▶ **課題の指示**
伊勢神宮の千木を扱った文章をもとに、次の問いに答えよ。
(a) 外宮の千木はどのような切り方になっているか。
(b) 豊受大御神はどこの国から迎えられたか。
(c) 鰹魚木の数は内宮と外宮でそれぞれ何本か。

▶ **文書の抜粋**
::::::::::

内宮の千木が水平に切られた内削になっているのに対して、外宮のそれは垂直に切られた外削になっている。
 外削の方が雨水の浸透による腐食を防ぐには合理的という見解もある。だが、そうであれば、両宮とも外削であってよいものなのに、そうなってはいない。
 すると、何かをシンボリックに表したものだということになる。たとえば、日本人が古来もっていたという、垂直的な宇宙観と水平的な宇宙観を表現しているというように。  
 別の説では、内宮の祭神が女神の天照大御神であることから千木が内削になっているのだという。とすれば、千木が外削である外宮の祭神、豊受大御神は男神だ、ということになる。だが豊受大御神は女神なのだ。 
 前述のように、豊受大御神は雄略帝の頃に、天照大御神に食事を供するために、わざわざ丹波の国から迎えられた神さまなのである。         
 ここで外宮のある度会(わたらい)の地には、もともと在地の守護神が祀られていた、という言い伝えがあることが思い出される。
 それは、豊受大御神が迎えられる以前に、すでにそこに祀られていた祭神があって、それは男神だったというものである。
 内宮の女神に対して、外宮の男神、千木の切り方が内宮の内削に対して、外宮の外削、また、鰹魚木の数も内宮が十本(偶数)であるのに対して、外宮が九本(奇数)と、あくまで内宮と外宮とは対の関係にあることがわかる。 
 それはまた、内宮と外宮は、たがいに補いあう関係にあるとも理解できる。
 伊勢神宮は、あくまで両宮を合わせて、ひとつの神宮として成り立っているというわけである。

::::::::::

▶ **データ欄**
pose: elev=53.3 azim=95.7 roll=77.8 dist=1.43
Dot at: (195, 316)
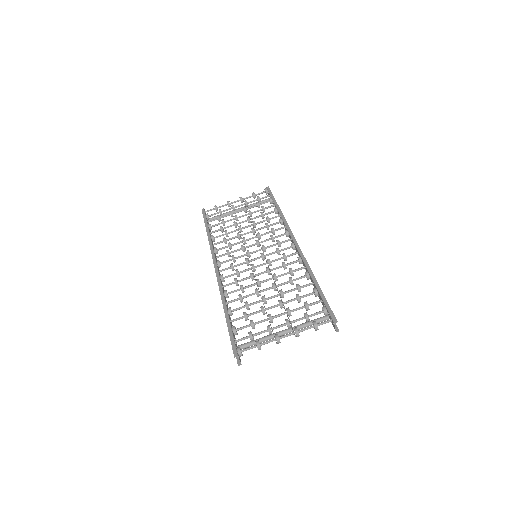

::::::::::

▶ **正解**
(a) 垂直に切られた外削
(b) 丹波の国
(c) 内宮が十本、外宮が九本